Telescopes at the ready: stargazers are treated to a double delight this week as two comets brush past Earth in one of the closest flybys in recorded history.
Comet 252P/LINEAR will zoom past just 5.3 million kilometres from Earth, or around 14 times the distance to the Moon, around 12.15pm UTC on Monday 21 March (8.15am EDT; 11.15pm AEDT).
But right behind will be P/2016 BA14, which will whiz by a mere 3.5 million kilometres away, or within nine Moon distances, around 2.30pm UTC the following day (10.30am EDT; 1.30am Wednesday AEDT).
BA14 will be the third closest flyby of a comet in recorded history next to D/1770 L1 in 1770 and C/1983 H1 in 1983. And as a bonus, 252P appears to be brightening on approach, and should be visible through binoculars.
Discovered on 7 April 2000, 252P – which is only around 230 metres wide – orbits the Sun. But unlike Earth’s fairly circular orbit, 252P’s path is highly elliptical. Astronomers calculated it's tugged, and its path altered, whenever it zooms past Jupiter.
Comet BA14 is a new one. Discovered on 22 January this year, astronomers originally thought it was an asteroid. But on closer inspection, they saw the tiny chunk, about half the size of 252P, sported a faint dusty tail – a telltale sign of a comet.
And as remarkably close travelling companions, the two comets may well have once been one larger comet, with BA14 literally a chip off the old block.

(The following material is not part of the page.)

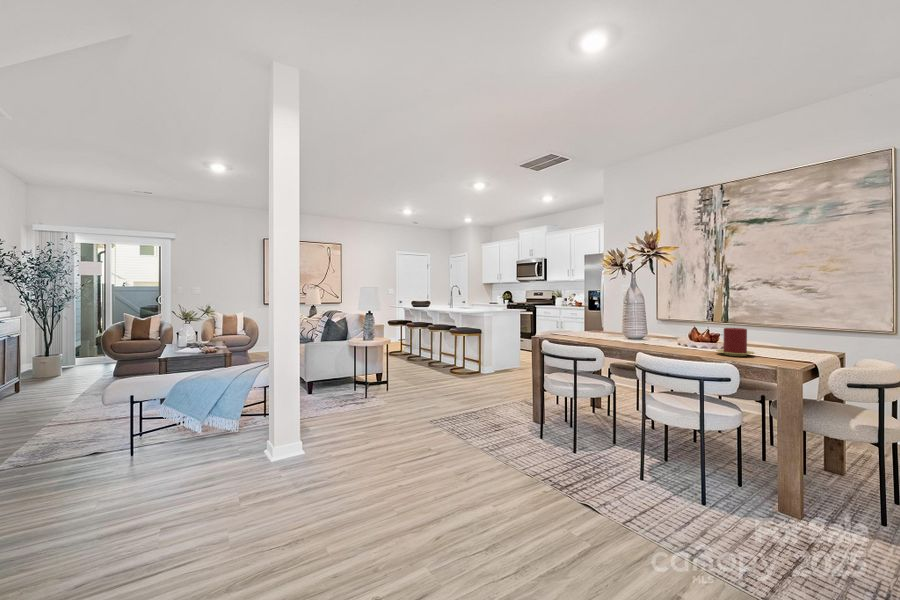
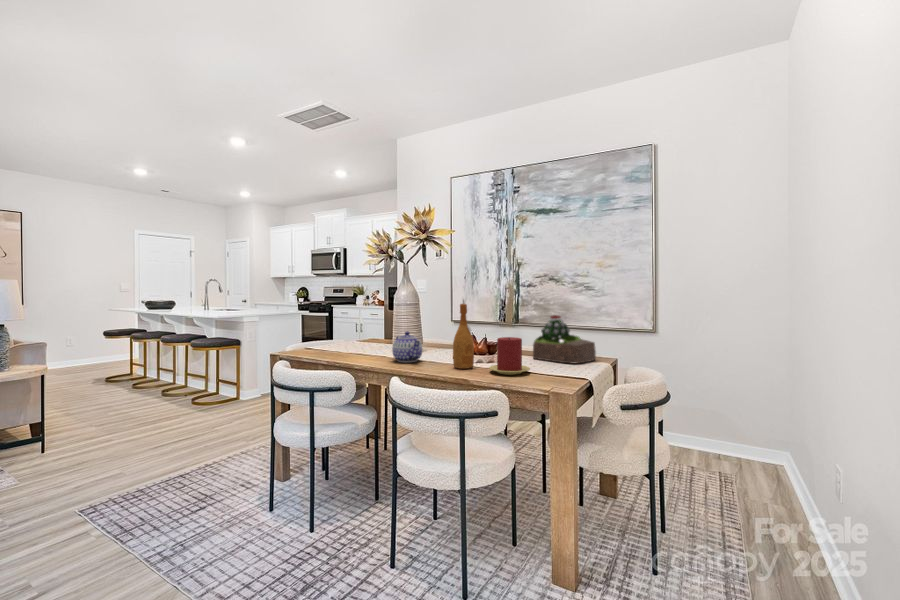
wine bottle: none [682,302,700,351] -> present [453,304,474,369]
succulent plant: none [753,313,820,353] -> present [533,315,596,364]
teapot: none [627,322,653,345] -> present [392,332,422,362]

“We know comets are relatively fragile things, as in 1993 when comet Shoemaker-Levy 9 was discovered and its pieces linked to a flyby of Jupiter,” says Paul Chodas, manager of NASA's Centre of NEO Studies at the Jet Propulsion Laboratory in Pasadena, California.
“Perhaps during a previous pass through the inner-solar system, or during a distant flyby of Jupiter, a chunk that we now know of as BA14 might have broken off of 252P.”
Any chance BA14 might get a little too close to Earth, get hooked by our gravity and collide?
No chance, Chodas says: "Comet P/2016 BA14 is not a threat. Instead, it is an excellent opportunity for scientific advancement on the study of comets."
Edit: Comet 252P will be visible to southern hemisphere stargazers; those in the northern hemisphere will see BA14.